## Job
Reproduce the text of the items below word for word, line by line, and leave the pictures out.

┌──

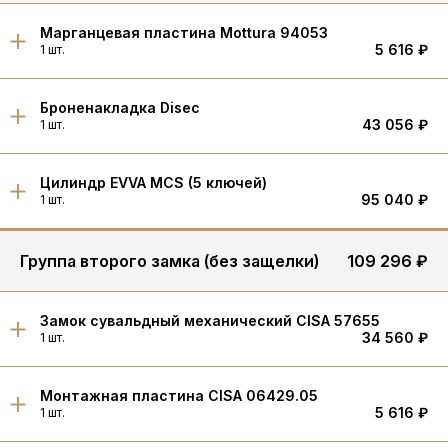
Марганцевая пластина Mottura 94053
5 616 ₽
1 шт.
Броненакладка Disec
43 056 ₽
1 шт.
Цилиндр EVVA MCS (5 ключей)
95 040 ₽
1 шт.
Группа второго замка (без защелки)
109 296 ₽
Замок сувальдный механический CISA 57655
34 560 ₽
1 шт.
Монтажная пластина CISA 06429.05
5 616 ₽
1 шт.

└──

## Solved exercise
Марганцевая пластина Mottura 94053
5 616 ₽
1 шт.
Броненакладка Disec
43 056 ₽
1 шт.
Цилиндр EVVA MCS (5 ключей)
95 040 ₽
1 шт.
Группа второго замка (без защелки)
109 296 ₽
Замок сувальдный механический CISA 57655
34 560 ₽
1 шт.
Монтажная пластина CISA 06429.05
5 616 ₽
1 шт.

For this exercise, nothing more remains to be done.